There's one enzyme replacement therapy that's dosed into the ventricles of the brain through a shunt, this occurs, you know, every one to two weeks, or in the case of the shunt, I believe it's once a month, for the rest of the patient's life. You know, that takes up a lot of time from the patient and their family to have to get infusions. What we've thought of doing is really, trying to replace the exogenous enzyme replacement therapy with a gene therapy that would produce the same enzyme within the patient's body, and it would produce it 24/7. It'd be like a continuous enzyme replacement therapy instead of giving it every one to two weeks. That accomplishes two things.
One is that it has the potential to be a one-time treatment for patients, so they don't have to go back to the clinic every one to two weeks. We believe that the amount of enzyme that we can produce within the body will be orders of magnitude higher than what can be achieved through traditional intravenous infusions.
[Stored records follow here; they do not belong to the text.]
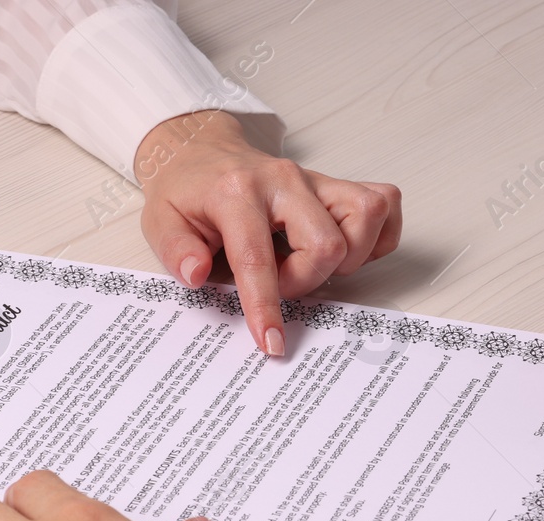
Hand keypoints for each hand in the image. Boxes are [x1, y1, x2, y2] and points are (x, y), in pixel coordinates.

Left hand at [138, 111, 401, 356]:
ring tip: (310, 264)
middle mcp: (284, 181)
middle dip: (306, 281)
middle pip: (327, 243)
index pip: (258, 257)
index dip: (266, 306)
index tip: (271, 342)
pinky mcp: (338, 183)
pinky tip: (345, 249)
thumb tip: (197, 274)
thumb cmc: (188, 194)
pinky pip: (383, 204)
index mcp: (236, 192)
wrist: (202, 154)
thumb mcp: (160, 222)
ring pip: (368, 215)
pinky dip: (375, 236)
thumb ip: (177, 251)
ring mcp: (317, 179)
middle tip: (279, 281)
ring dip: (348, 257)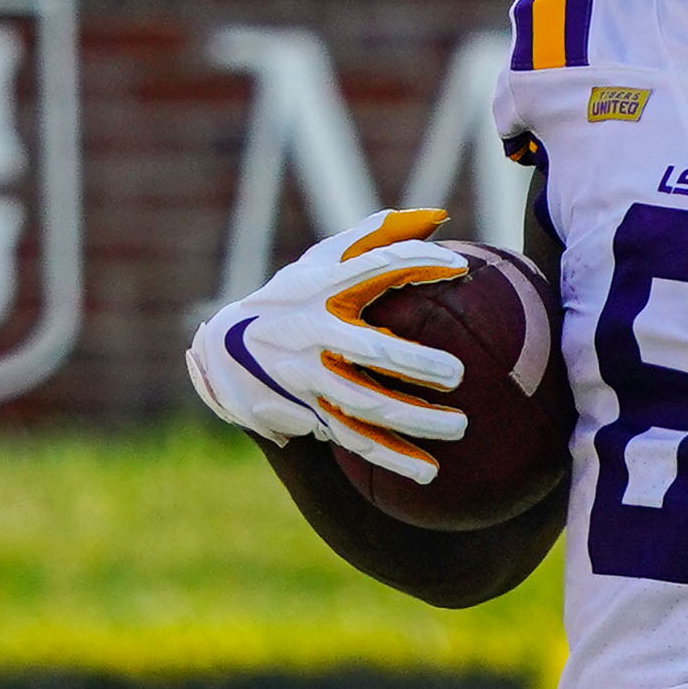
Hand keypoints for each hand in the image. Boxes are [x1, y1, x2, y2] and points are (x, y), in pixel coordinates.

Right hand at [185, 210, 472, 482]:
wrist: (227, 351)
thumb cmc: (294, 296)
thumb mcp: (322, 260)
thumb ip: (377, 236)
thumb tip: (438, 216)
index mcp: (320, 286)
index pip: (372, 268)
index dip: (415, 263)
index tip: (460, 267)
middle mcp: (311, 331)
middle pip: (368, 349)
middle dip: (413, 363)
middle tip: (458, 374)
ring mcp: (307, 375)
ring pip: (363, 402)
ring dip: (412, 419)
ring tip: (460, 426)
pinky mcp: (308, 410)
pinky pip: (354, 438)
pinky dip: (392, 457)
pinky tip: (430, 472)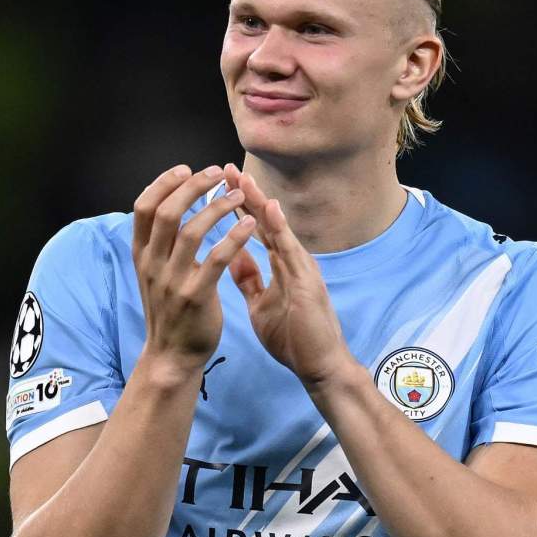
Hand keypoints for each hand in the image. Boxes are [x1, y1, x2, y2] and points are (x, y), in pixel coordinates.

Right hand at [132, 165, 257, 379]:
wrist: (172, 355)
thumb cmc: (170, 309)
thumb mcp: (155, 273)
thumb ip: (161, 243)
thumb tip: (172, 205)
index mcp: (141, 255)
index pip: (144, 207)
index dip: (163, 183)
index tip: (185, 169)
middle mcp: (152, 265)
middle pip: (167, 212)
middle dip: (193, 186)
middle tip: (217, 173)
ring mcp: (172, 281)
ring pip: (191, 231)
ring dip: (218, 207)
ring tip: (239, 196)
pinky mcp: (195, 297)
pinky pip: (217, 259)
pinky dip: (234, 237)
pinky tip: (249, 225)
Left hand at [223, 164, 357, 389]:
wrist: (318, 367)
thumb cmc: (293, 339)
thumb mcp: (261, 304)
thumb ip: (250, 280)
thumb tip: (231, 257)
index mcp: (280, 265)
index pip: (256, 229)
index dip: (238, 206)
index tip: (218, 185)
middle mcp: (292, 261)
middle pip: (266, 221)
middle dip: (246, 194)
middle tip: (226, 168)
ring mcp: (302, 269)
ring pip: (278, 229)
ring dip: (260, 203)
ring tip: (243, 179)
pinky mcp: (307, 283)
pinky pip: (291, 252)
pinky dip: (280, 229)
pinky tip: (269, 209)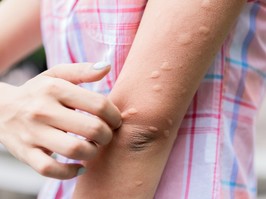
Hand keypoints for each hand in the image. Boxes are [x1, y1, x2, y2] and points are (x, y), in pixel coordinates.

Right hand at [0, 62, 120, 178]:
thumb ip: (82, 70)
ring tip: (93, 147)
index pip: (99, 105)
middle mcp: (43, 110)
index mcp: (55, 89)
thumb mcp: (56, 74)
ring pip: (74, 150)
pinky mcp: (25, 153)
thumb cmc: (38, 91)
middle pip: (92, 129)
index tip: (115, 120)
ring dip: (93, 152)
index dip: (115, 116)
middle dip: (107, 135)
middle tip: (106, 135)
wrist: (0, 108)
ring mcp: (33, 133)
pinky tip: (79, 166)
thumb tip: (106, 67)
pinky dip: (70, 172)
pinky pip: (51, 169)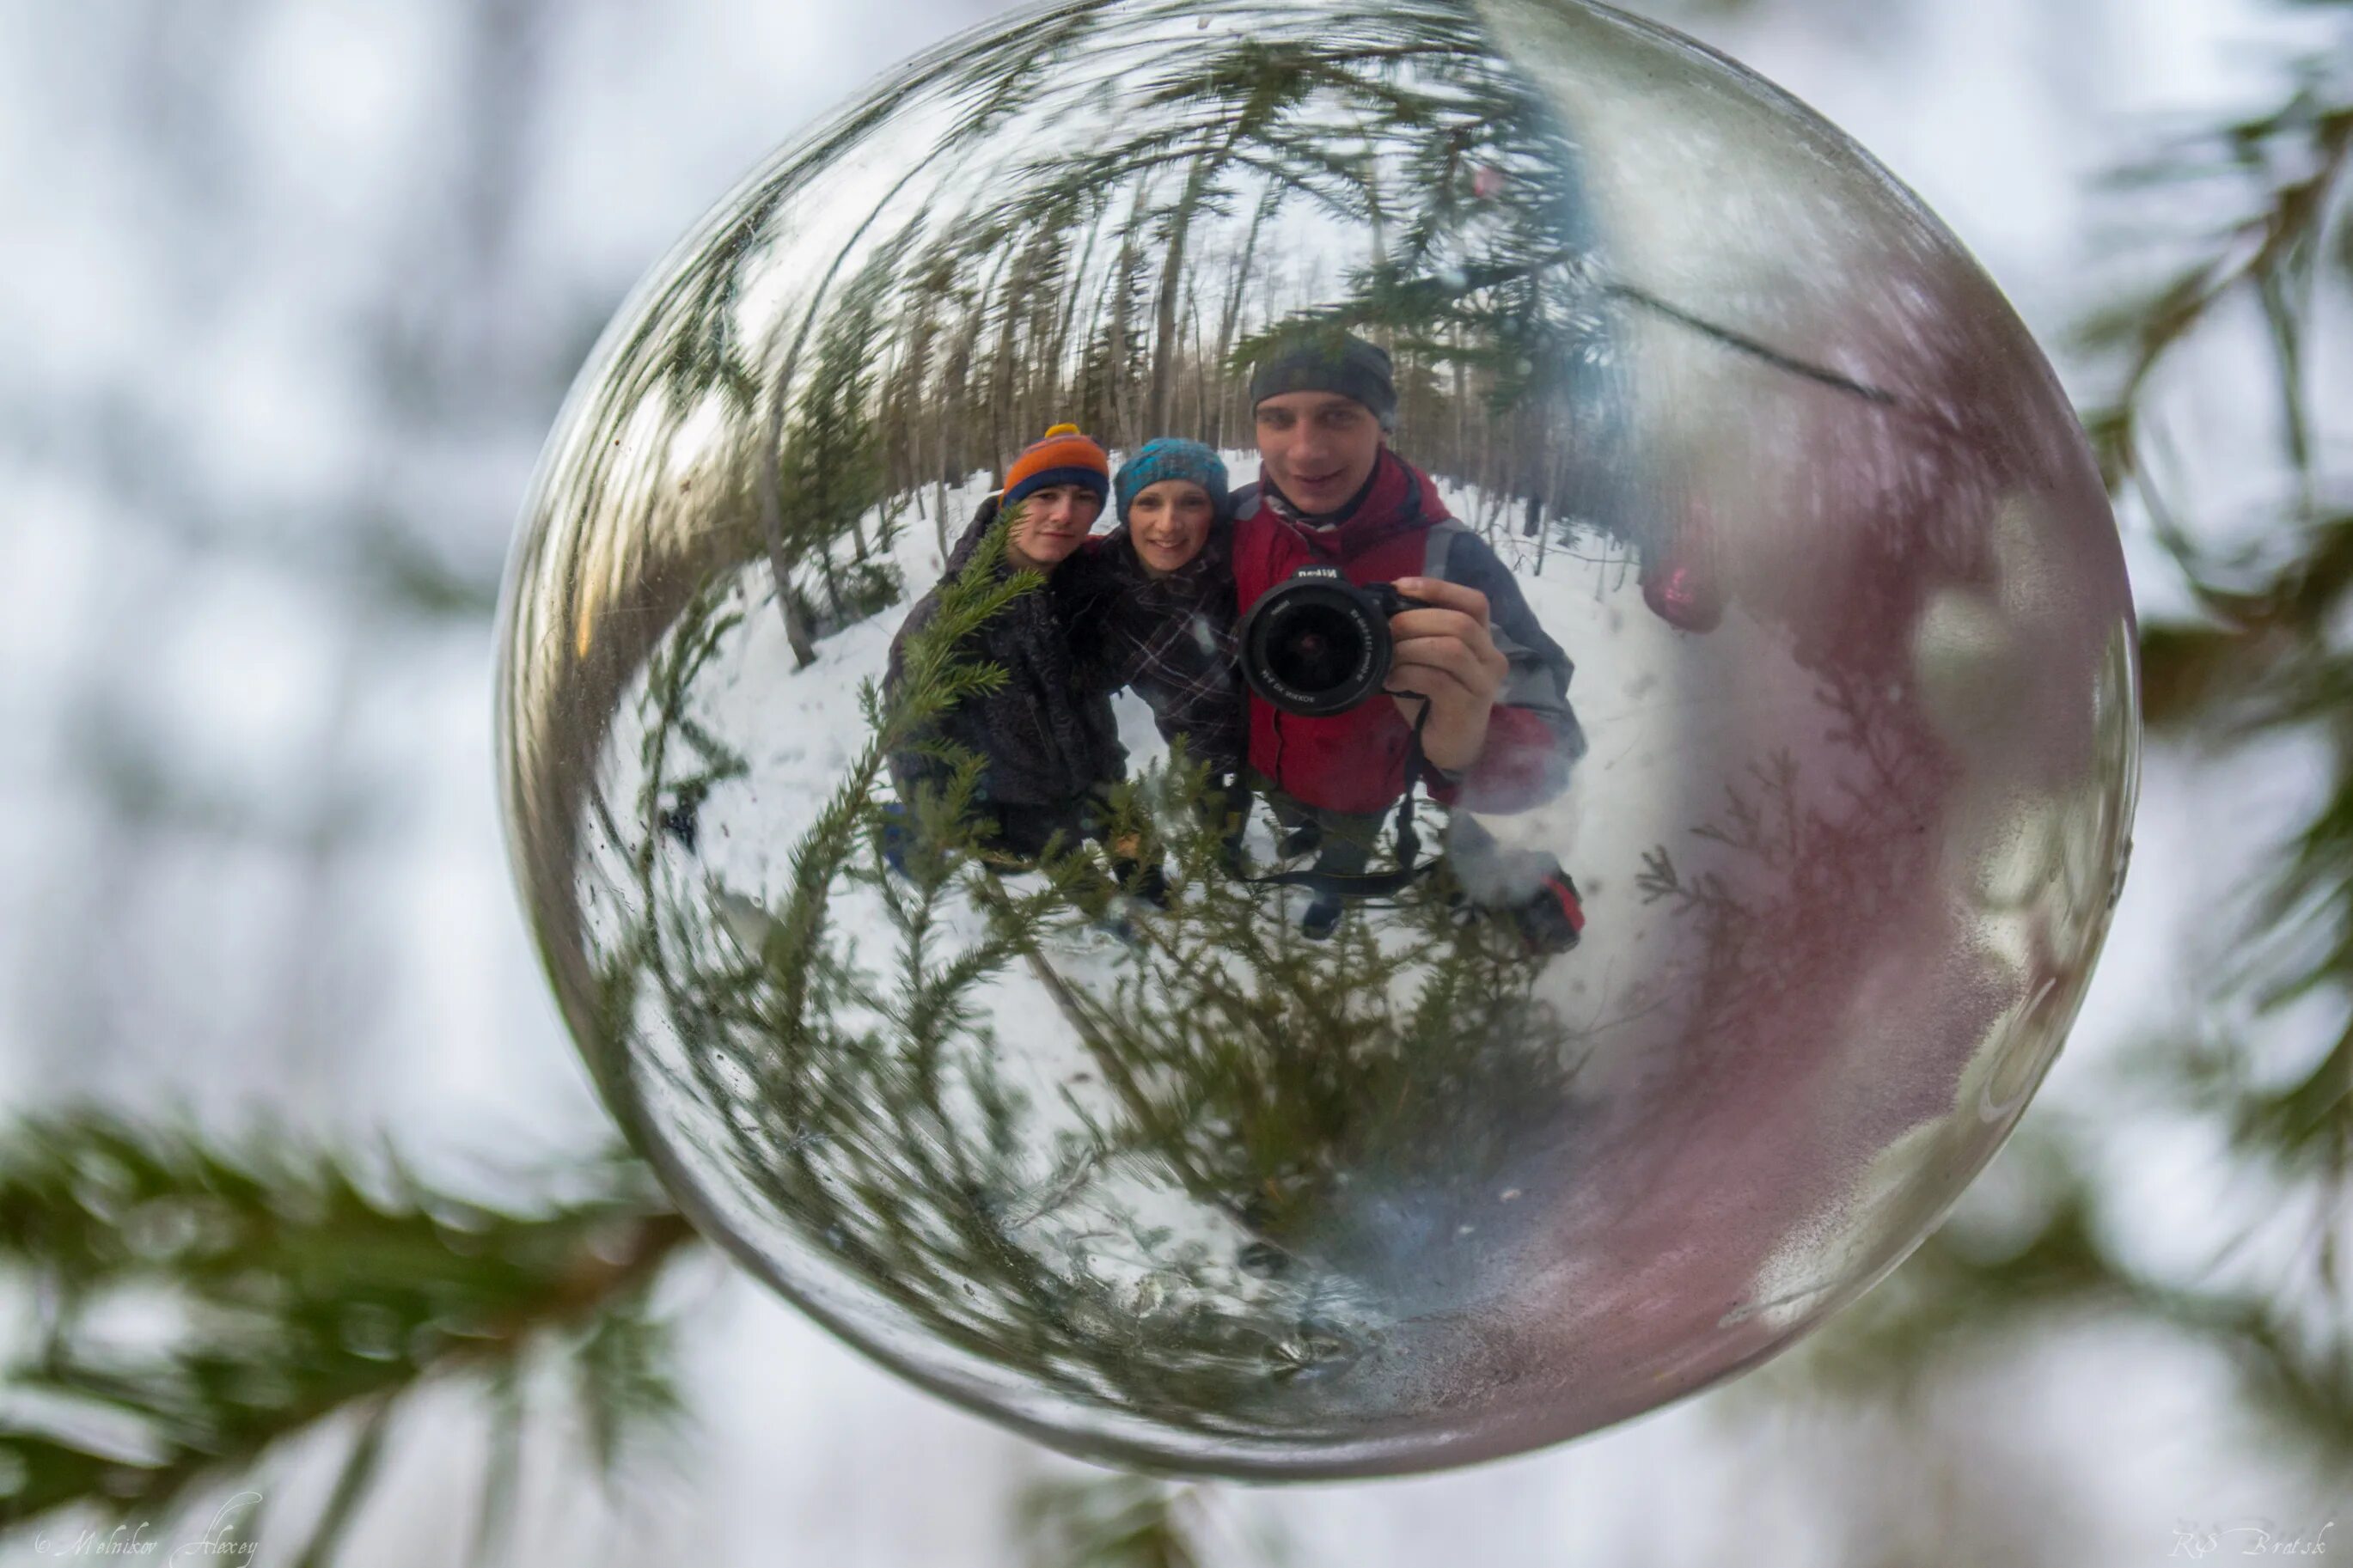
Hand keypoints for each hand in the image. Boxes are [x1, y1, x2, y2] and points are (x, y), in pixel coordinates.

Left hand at [1384, 576, 1508, 772]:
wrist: (1451, 748)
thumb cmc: (1435, 700)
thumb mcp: (1427, 660)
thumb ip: (1417, 636)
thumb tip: (1383, 608)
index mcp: (1483, 639)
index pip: (1474, 602)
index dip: (1439, 588)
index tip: (1402, 586)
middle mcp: (1491, 657)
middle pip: (1460, 623)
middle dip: (1416, 620)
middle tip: (1386, 628)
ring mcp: (1484, 683)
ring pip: (1451, 648)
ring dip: (1412, 647)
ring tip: (1389, 656)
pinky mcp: (1469, 706)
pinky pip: (1437, 680)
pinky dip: (1409, 674)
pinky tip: (1392, 680)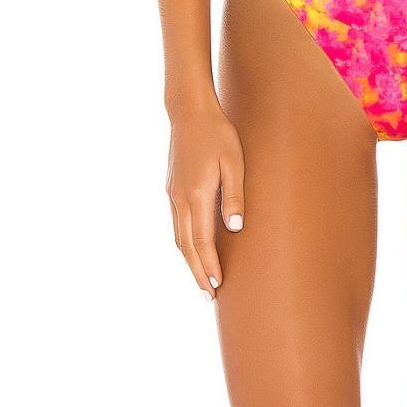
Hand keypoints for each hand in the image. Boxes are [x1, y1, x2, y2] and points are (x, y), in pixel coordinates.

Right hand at [166, 99, 244, 299]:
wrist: (188, 110)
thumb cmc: (217, 133)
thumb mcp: (234, 162)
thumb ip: (234, 195)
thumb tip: (235, 227)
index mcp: (196, 195)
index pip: (202, 241)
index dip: (209, 266)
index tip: (217, 286)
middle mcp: (180, 199)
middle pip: (187, 247)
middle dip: (198, 273)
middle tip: (208, 296)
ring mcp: (172, 195)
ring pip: (178, 238)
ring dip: (190, 262)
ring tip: (202, 280)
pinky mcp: (172, 190)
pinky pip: (176, 226)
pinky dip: (184, 245)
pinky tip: (192, 252)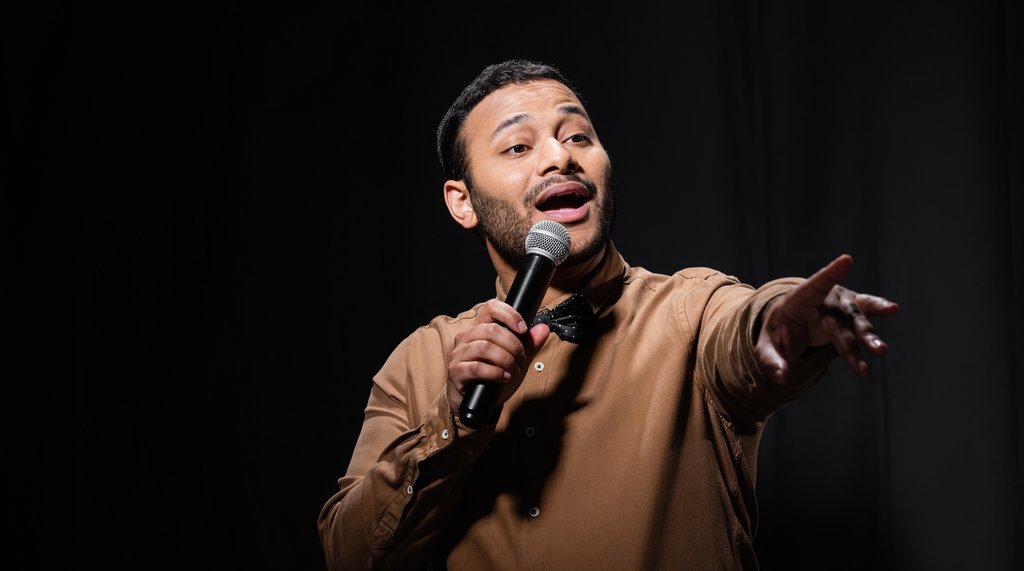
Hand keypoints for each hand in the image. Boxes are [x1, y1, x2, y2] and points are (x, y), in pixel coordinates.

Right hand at [447, 299, 550, 414]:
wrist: (478, 403)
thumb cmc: (494, 378)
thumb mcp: (515, 360)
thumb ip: (529, 345)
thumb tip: (543, 329)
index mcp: (479, 328)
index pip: (490, 308)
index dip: (509, 314)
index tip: (523, 329)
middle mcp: (466, 337)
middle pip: (491, 330)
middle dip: (513, 345)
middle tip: (522, 359)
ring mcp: (459, 354)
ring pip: (484, 347)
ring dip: (505, 360)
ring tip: (513, 370)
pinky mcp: (456, 371)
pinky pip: (477, 367)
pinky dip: (495, 373)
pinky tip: (504, 378)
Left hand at [755, 254, 898, 383]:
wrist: (790, 323)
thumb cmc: (778, 332)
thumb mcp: (766, 347)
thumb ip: (772, 361)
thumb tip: (783, 378)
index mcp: (798, 300)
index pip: (814, 286)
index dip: (830, 274)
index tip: (846, 260)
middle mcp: (823, 298)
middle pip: (838, 320)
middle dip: (850, 341)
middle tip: (868, 354)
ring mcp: (839, 303)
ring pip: (855, 320)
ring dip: (868, 336)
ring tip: (881, 351)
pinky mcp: (851, 310)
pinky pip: (866, 308)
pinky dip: (879, 307)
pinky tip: (893, 309)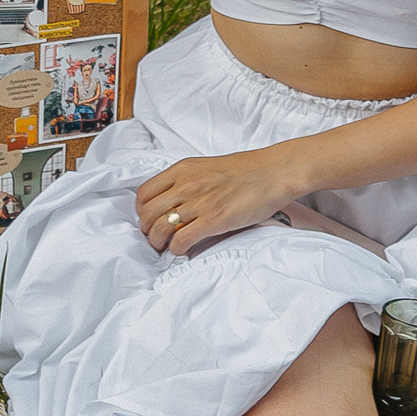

That's important because we know that some of the lysosomal storage disorders are not completely treated with existing enzyme replacement therapies. We believe that higher doses could achieve that, but they're just not practical to give through, you know, this intermittent enzyme replacement therapy intravenously. We are designing gene therapy vectors with our collaborator, LogicBio, that has worked with us to provide a vector that has exclusive targeting to the liver.
We've designed our transgenes in a way that we can express very high amounts of enzyme from the patient's liver. Essentially, we're converting the patient's liver into an in vivo manufacturing depot of the enzyme. The two diseases that are at the forefront that we're looking at is Fabry disease and Pompe disease. With Fabry disease, we have evidence in a mouse model of Fabry that we see very nice reduction of substrate in the affected tissues that accumulate the lipid that causes Fabry disease. We're very reassured by that and optimistic that this will translate into patients as well. Those are the main programs that we have coming up after SMA.
Thank you very much. Once again, if you have any questions, please feel free to share questions in the chat box and we will read out the questions. Do we have any more questions? If not, this concludes the end of the presentation. Ladies and gentlemen, that does conclude our presentation for today. Thank you all for participating. You may disconnect now.